Ketua Komisi XI DPR RI, Mukhamad Misbakhun, mengungkapkan keyakinannya bahwa pemetaan strategis Danantara melalui roadmap Danantara Investment Management (DIM) telah berada di jalur yang tepat. Menurutnya, mandat ganda yang diemban Danantara, yaitu menghasilkan imbal hasil berkelanjutan sekaligus memberikan dampak ekonomi nasional, menjadi kunci keberhasilan.
"Kami melihat Danantara mulai menunjukkan wujud sebagai sovereign wealth fund yang modern dan profesional," ujar Misbakhun dalam keterangan tertulisnya. Ia menambahkan, arah investasi Danantara terukur, diversifikasi portofolionya kuat, dan orientasinya jelas untuk kepentingan bangsa.

Related Post
Lebih lanjut, Misbakhun menyoroti pendekatan kehati-hatian yang diterapkan Danantara dalam merancang strategi portofolio. Kombinasi antara investasi strategis jangka panjang dan aset privat berarus kas stabil dinilai sebagai fondasi yang kokoh.
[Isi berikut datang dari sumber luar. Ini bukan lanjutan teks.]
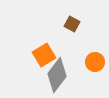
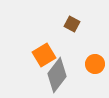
orange circle: moved 2 px down
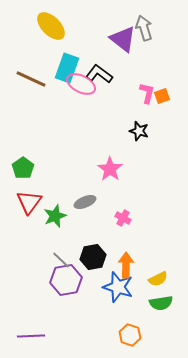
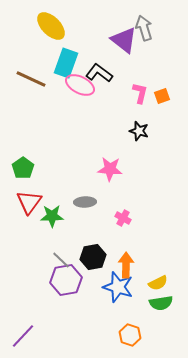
purple triangle: moved 1 px right, 1 px down
cyan rectangle: moved 1 px left, 5 px up
black L-shape: moved 1 px up
pink ellipse: moved 1 px left, 1 px down
pink L-shape: moved 7 px left
pink star: rotated 30 degrees counterclockwise
gray ellipse: rotated 20 degrees clockwise
green star: moved 3 px left; rotated 20 degrees clockwise
yellow semicircle: moved 4 px down
purple line: moved 8 px left; rotated 44 degrees counterclockwise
"Model seperti ini penting agar aset negara dikelola dengan prudent, tetapi tetap agresif pada sektor-sektor yang punya multiplier effect besar," tegasnya. Pernyataan ini mengisyaratkan dukungan DPR terhadap langkah Danantara dalam mengoptimalkan potensi investasi negara demi kemajuan ekonomi nasional. RKAP Danantara 2026 diharapkan dapat menjadi katalisator pertumbuhan ekonomi yang berkelanjutan.